• _WHAT IS NEEDED_
The copy you return should hold only the lines from the top of the data below through the line with "line: (1253, 1929)", each duplicated exactly and with no pictures.

EXTRACTED ENTRIES Start Marker

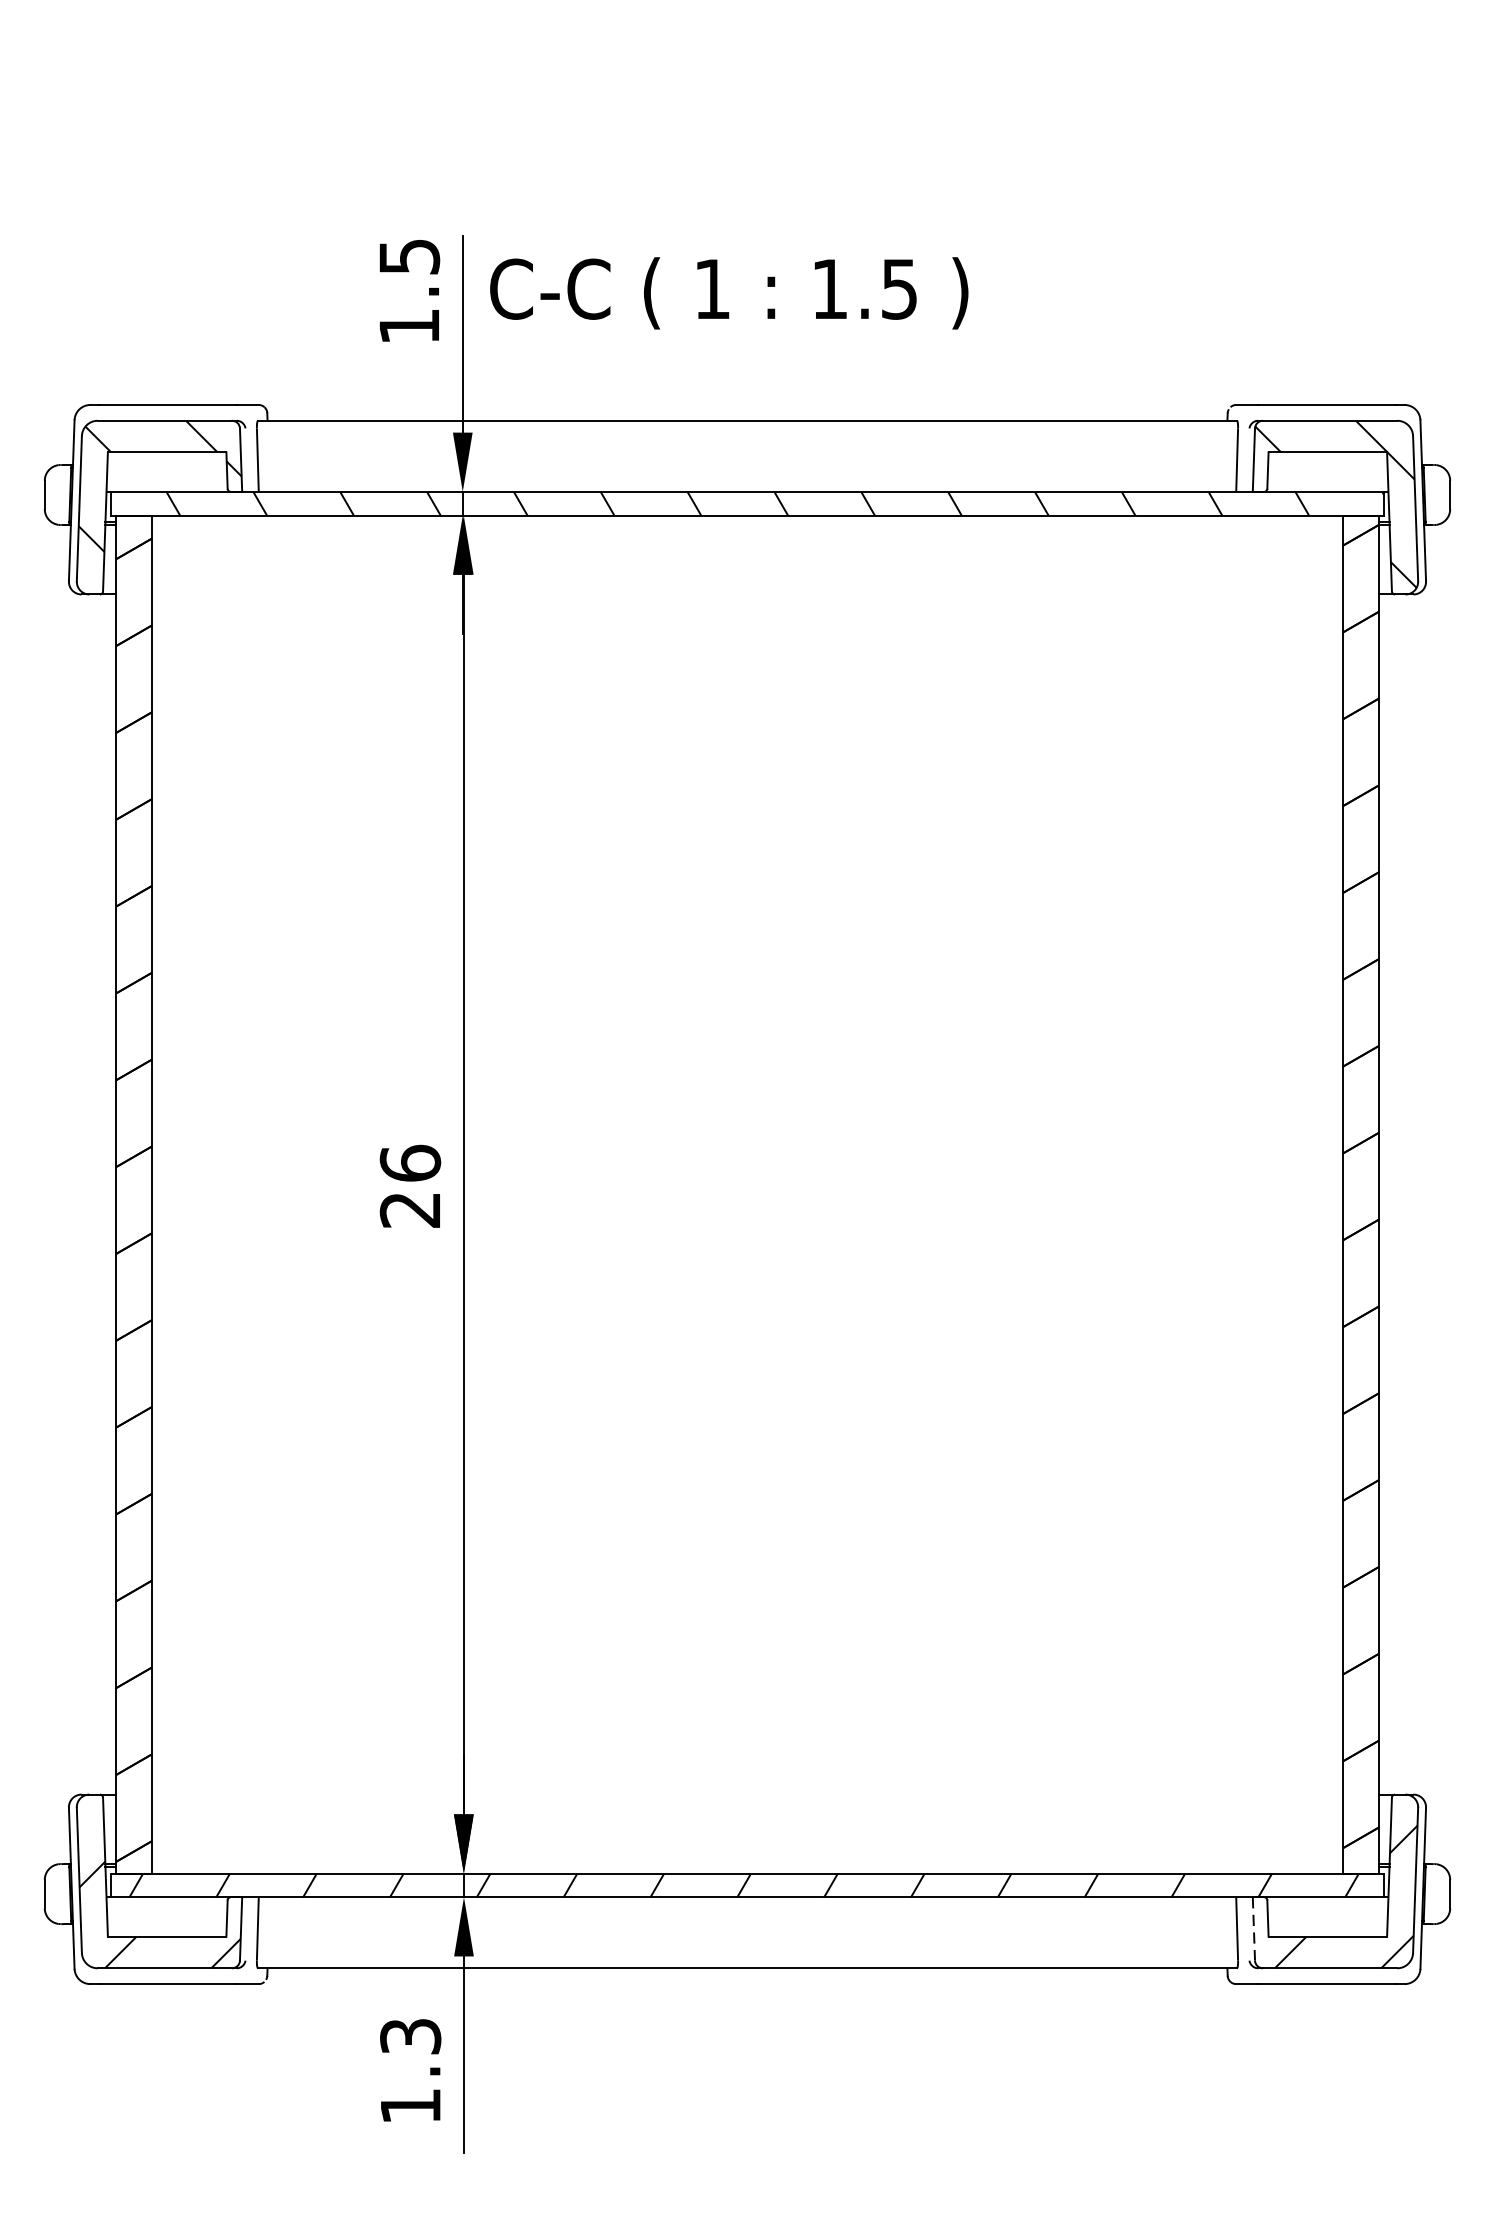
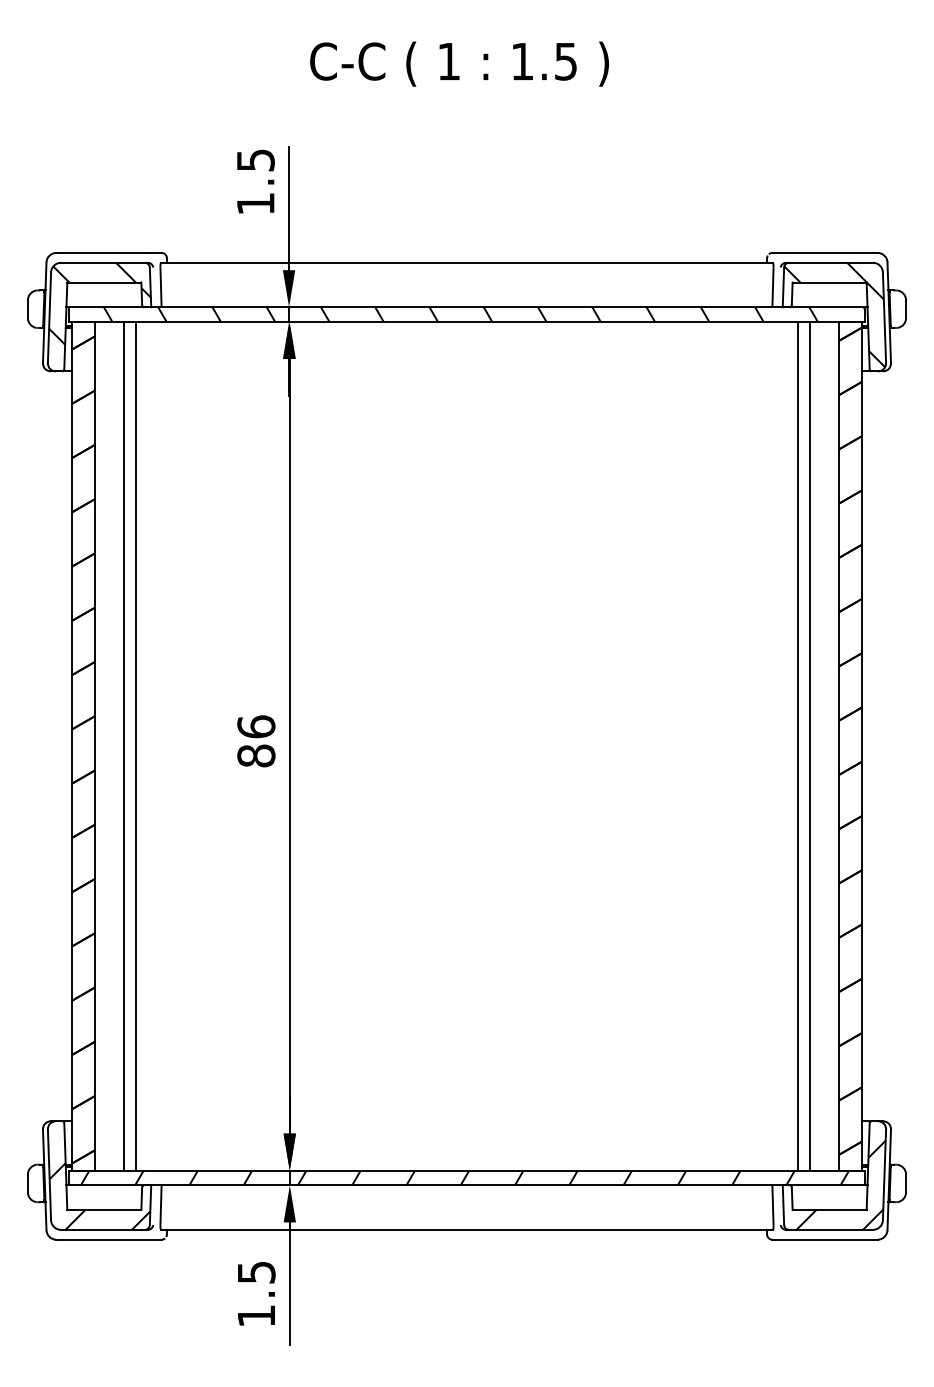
text: (729, 292) -> (459, 63), moved
line: (197, 1194) -> (123, 746), added
line: (218, 1194) -> (136, 746), added
line: (1276, 1194) -> (797, 746), added
line: (1297, 1194) -> (810, 746), added
text: (410, 1209) -> (256, 755), 26 -> 86
line: (1253, 1929) -> (783, 1205), dashed -> solid
text: (410, 2036) -> (256, 1272), 1.3 -> 1.5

EXTRACTED ENTRIES End Marker

• _EXERCISE SOLUTION_
text: (729, 292) -> (459, 63), moved
line: (197, 1194) -> (123, 746), added
line: (218, 1194) -> (136, 746), added
line: (1276, 1194) -> (797, 746), added
line: (1297, 1194) -> (810, 746), added
text: (410, 1209) -> (256, 755), 26 -> 86
line: (1253, 1929) -> (783, 1205), dashed -> solid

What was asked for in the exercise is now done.